Do you have experience in building scalable, cloud-based systems from the ground up, then this is the role for you.
As part of the Infrastructure Engineering team, you will design large-scale backend systems, implement scalable infrastructure to support large-scale Generative AI (GenAI) workloads, optimize systems for performance, and drive the development of GenAI infrastructure.
Required Qualifications: Education Experience: Bachelor's degree in computer science, Computer Engineering, or relevant technical field, or equivalent practical experience.
Professional Experience: A proven track record as a technical leader in developing scalable, maintainable, and high-performance cloud-native infrastructure. Hands-on involvement in the architecture, development, and deployment of reliable infrastructure. 8+ years of experience leading, mentoring, or managing software engineers.
Core Technical Skills: - Practical Expertise in one or more cloud platforms like AWS, Azure, or GCP including scaling with Docker and Kubernetes.

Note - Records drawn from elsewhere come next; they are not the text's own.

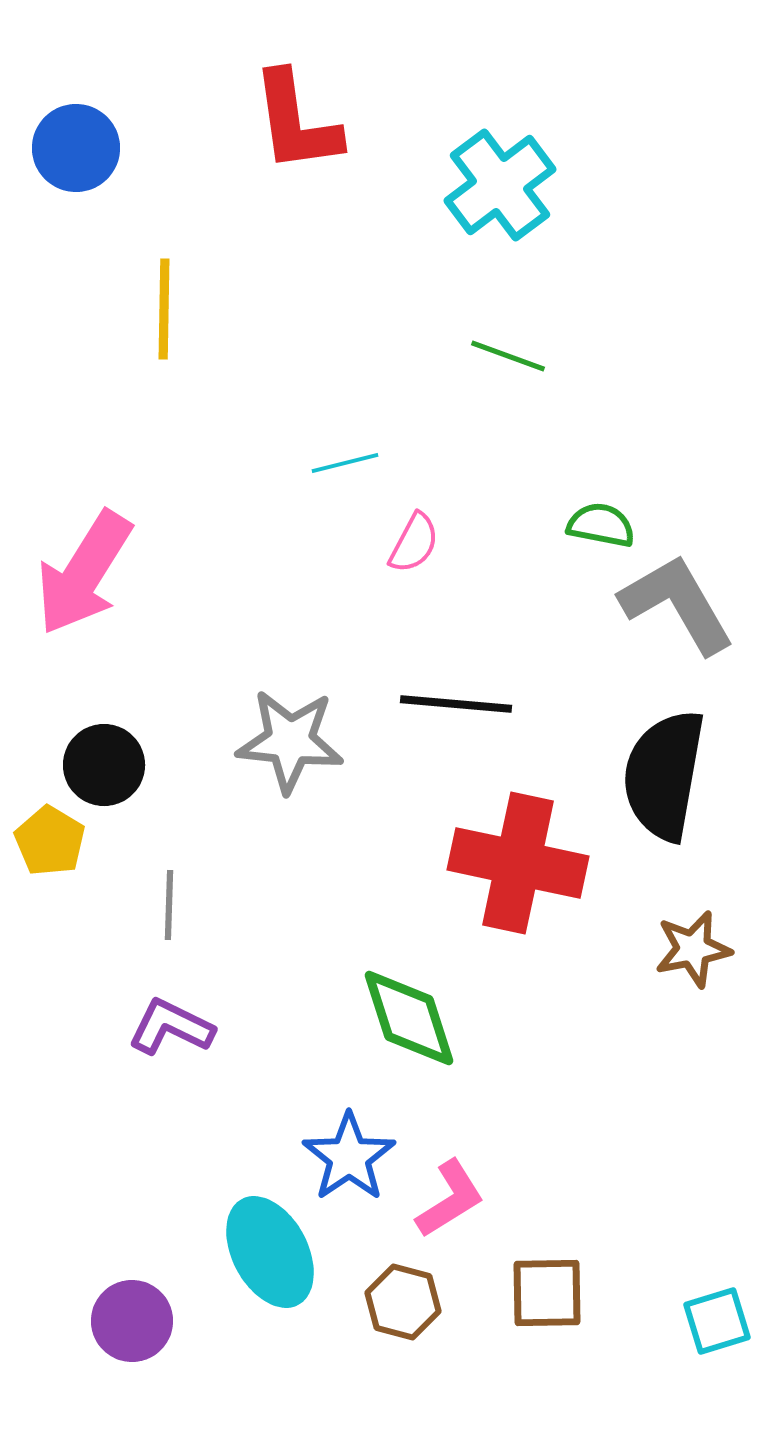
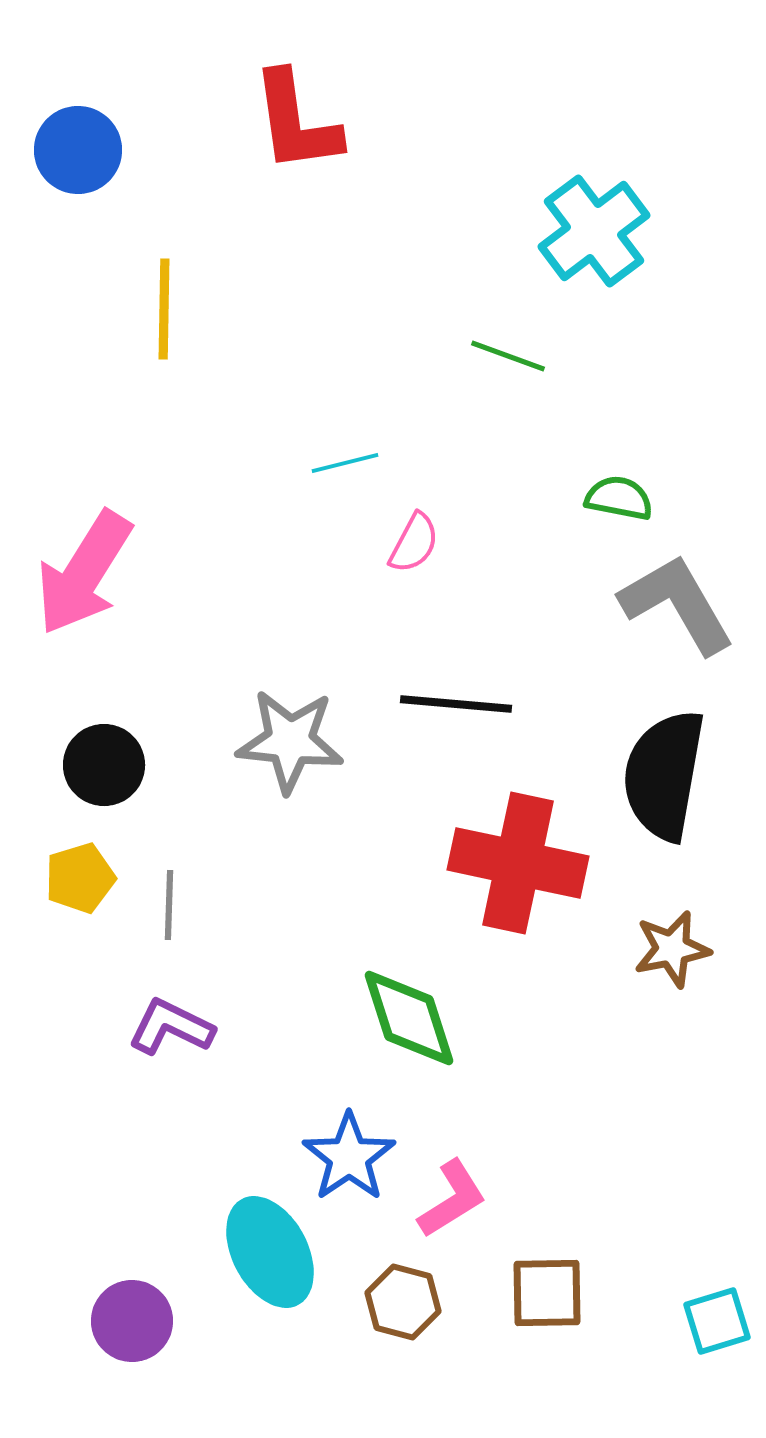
blue circle: moved 2 px right, 2 px down
cyan cross: moved 94 px right, 46 px down
green semicircle: moved 18 px right, 27 px up
yellow pentagon: moved 30 px right, 37 px down; rotated 24 degrees clockwise
brown star: moved 21 px left
pink L-shape: moved 2 px right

- Deep understanding of network architecture, protocols, and security best practices
- Proficiency in Infrastructure as Code (IaC) tools like Terraform, CloudFormation
- Experience with containerization technologies like Docker, Kubernetes
- Familiarity with scripting languages like Python, Bash
- Experience with service mesh (Linkerd, Istio) and API gateways (Kong, Traefik) to enhance microservices deployment and management.
- Ability to tackle complex problems, make data-driven decisions, and apply best practices in secure software development.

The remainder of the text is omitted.